A medical journal called The Lancet posted another released document in their file storage, and it states, “During the study period, 298 792 852 doses of mRNA vaccines were administered in the USA. VAERS processed 340 522 reports: 313 499 (92·1%) were non-serious, 22 527 (6·6%) were serious (non-death), and 4496 (1·3%) were deaths.” Of the total number of vaccinations, the total deaths are surprisingly low. Further data explains how about 46% of the deaths that were autopsied were of heart conditions which may have been pre-existing, and the rest were from COVID-19 infection that happened even with the vaccine. IHS sophomore Kaleb Delgano says that he “ha[d] not heard of any deaths in the media,” making the fact that there were nearly five thousand of them so much more surprising. It is to be expected though, as with little proof that the reported deaths are even tied to the vaccine any report of them would have raised unnecessary public outcry over something that is relatively insignificant on the scale of COVID. IHS senior Vasiliy Kovalenko says that “I’m not surprised by the [statistics] as I’ve always thought that rushing out medicine is dangerous.” More proof would be required from further studies to link back any of the deaths directly to the vaccine, and any perceived danger from it is unconfirmed. The numbers can be reasonably compared to deaths by the smallpox vaccine, which according to Michael Lane, an MD in  jamajournal, amount to just: “68 deaths in the United States from complications of smallpox vaccination in the nine years 1959 to 1966, and 1968; 19 were associated with vaccinia necrosum, 36 were caused by postvaccinial encephalitis, 12 by eczema vaccinatum, and 1 by Stevens-Johnson syndrome.” These numbers can be interpreted in many ways, although it is important to take into account that the COVID-19 vaccine was used significantly more in a shorter time frame and was also rolled out much faster than the smallpox one. Because the studies are new and relatively unrefined, attributing all of the 4496 deaths, many of which were due to possible pre-existing conditions, to the vaccine is unfair.
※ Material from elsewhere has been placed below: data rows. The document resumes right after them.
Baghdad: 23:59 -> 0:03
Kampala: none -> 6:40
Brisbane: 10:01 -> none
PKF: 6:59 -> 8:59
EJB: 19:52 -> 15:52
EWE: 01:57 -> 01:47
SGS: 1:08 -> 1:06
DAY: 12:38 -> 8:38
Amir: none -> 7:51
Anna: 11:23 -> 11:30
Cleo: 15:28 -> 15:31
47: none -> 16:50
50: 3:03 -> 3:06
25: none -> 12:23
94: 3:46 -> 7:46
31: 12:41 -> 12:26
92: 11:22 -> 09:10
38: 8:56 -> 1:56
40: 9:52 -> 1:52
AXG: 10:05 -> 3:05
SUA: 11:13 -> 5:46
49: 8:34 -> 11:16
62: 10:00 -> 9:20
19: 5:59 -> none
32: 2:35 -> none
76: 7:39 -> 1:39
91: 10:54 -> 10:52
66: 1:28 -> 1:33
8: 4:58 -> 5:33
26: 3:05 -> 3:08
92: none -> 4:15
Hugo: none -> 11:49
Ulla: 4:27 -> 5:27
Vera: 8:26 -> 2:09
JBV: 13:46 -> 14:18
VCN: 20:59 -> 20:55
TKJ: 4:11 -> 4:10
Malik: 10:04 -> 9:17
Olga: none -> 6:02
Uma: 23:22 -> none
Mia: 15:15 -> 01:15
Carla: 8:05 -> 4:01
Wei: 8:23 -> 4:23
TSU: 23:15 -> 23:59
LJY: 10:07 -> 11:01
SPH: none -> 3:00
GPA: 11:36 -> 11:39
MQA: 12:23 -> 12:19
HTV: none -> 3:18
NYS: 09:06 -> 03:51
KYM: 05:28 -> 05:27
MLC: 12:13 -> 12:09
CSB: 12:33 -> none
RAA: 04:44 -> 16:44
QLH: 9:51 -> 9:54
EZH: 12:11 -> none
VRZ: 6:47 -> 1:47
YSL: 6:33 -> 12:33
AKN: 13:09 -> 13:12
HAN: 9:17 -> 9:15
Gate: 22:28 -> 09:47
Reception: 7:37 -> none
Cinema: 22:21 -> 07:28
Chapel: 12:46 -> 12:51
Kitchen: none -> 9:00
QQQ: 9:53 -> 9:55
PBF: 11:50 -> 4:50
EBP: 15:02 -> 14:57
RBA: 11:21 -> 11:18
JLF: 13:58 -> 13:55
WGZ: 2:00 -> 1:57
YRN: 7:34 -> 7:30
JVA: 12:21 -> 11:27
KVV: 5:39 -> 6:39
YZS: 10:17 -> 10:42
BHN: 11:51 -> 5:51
Opinions aside, these statistics simply provide an in-depth look to let you choose whether you want to get vaccinated or not. IHS junior Lindsay Wax states that it’s good to give people the choice to take it. Though the deaths are concerning, the fact of the matter is that they are not nearly enough to take any rash action. Perhaps if the deaths were higher and there were more tie-backs specifically to the vaccine, some action would need to be taken. The only thing you can do is choose for yourself, and either take the risk, or not.